Ele endureceu as normas vaticanas para a repressão do fenômeno. Intimou os episcopados de todo o mundo a preparar, para a primavera [europeia] de 2012, "linhas-diretrizes" nacionais para enfrentar o fenômeno. Expressou "vergonha" pelas responsabilidades da Igreja e, mais de uma vez, nas suas viagens, ofereceu seus pedidos de desculpa a delegações de vítimas. Ainda recentemente, o "procurador-geral" do Santo Ofício, monsenhor Charles Scicluna – em uma conferência no Senado –, reforçou a necessidade de denunciar os "abusos do poder sacro", sem se deixar obstaculizar por "considerações fora de lugar de lealdade e de pertença". Scicluna também sublinhou o dever das autoridades eclesiásticas de "cooperar com as autoridades civis".

No entanto, o Vaticano continua mantendo fechados os seus arquivos, impedindo uma séria investigação sobre os encobrimentos do passado, nem deu a indicação a todos os episcopados de dar início a investigações para descobrir delitos cometidos há décadas sob o manto do silêncio. Acima de tudo, a Santa Sé não intimou os bispos de todas as nações a denunciar imediatamente à polícia e às procuradorias os responsáveis por atos de abuso. "Cooperar" a partir de um escândalo explodido é uma coisa; denunciar é outra.

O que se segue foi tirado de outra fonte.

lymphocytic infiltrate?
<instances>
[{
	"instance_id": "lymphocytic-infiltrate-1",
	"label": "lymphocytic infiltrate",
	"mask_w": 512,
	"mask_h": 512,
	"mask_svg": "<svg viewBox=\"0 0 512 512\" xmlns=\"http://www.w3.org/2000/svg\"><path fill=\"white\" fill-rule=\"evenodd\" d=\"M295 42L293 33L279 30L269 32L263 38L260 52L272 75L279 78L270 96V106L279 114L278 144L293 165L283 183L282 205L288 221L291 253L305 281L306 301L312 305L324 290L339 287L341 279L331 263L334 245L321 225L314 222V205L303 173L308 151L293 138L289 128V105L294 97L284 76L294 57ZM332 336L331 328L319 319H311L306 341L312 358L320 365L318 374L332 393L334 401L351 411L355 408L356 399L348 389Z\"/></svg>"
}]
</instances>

Enfim, continua sendo injustificável a atitude de inércia da Conferência Episcopal Italiana (CEI, que depende estreitamente do papa) com relação às iniciativas já assumidas por outros episcopados europeus. Na Itália, não existe um número gratuito da CEI ou das dioceses, ao qual as vítimas possam recorrer. Não há um bispo oficialmente encarregado do dossiê-pedofilia. Não foi aberta uma investigação nacional para lançar luz sobre os abusos. Na assembleia da CEI de 2010, os líderes comunicaram que, na Itália, foi registrada uma centena de abusos do clero. Ainda hoje os jornalistas esperam saber o nome e a destinação dos culpados.